Intrinsic camera parameters.

====

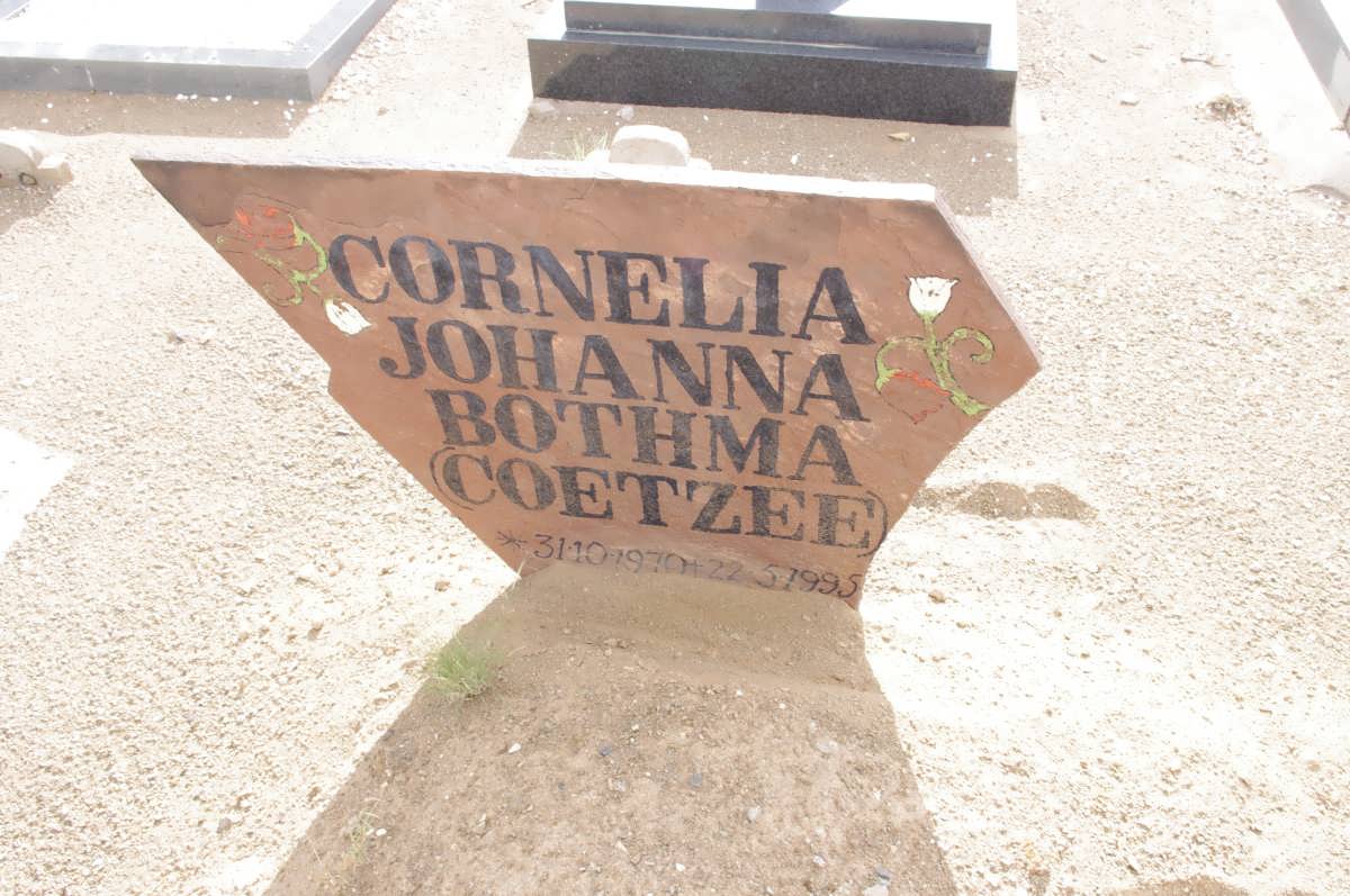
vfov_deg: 42.2
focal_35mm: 31
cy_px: 448
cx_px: 675
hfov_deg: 60.3
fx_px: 1161
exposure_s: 1/125
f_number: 11
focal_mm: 21.25
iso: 800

====

ASSIGNMENT. A verbatim reproduction of each entry is expected, with every picture omitted.

SOLUTION TO THE EXERCISE.
vfov_deg: 42.2
focal_35mm: 31
cy_px: 448
cx_px: 675
hfov_deg: 60.3
fx_px: 1161
exposure_s: 1/125
f_number: 11
focal_mm: 21.25
iso: 800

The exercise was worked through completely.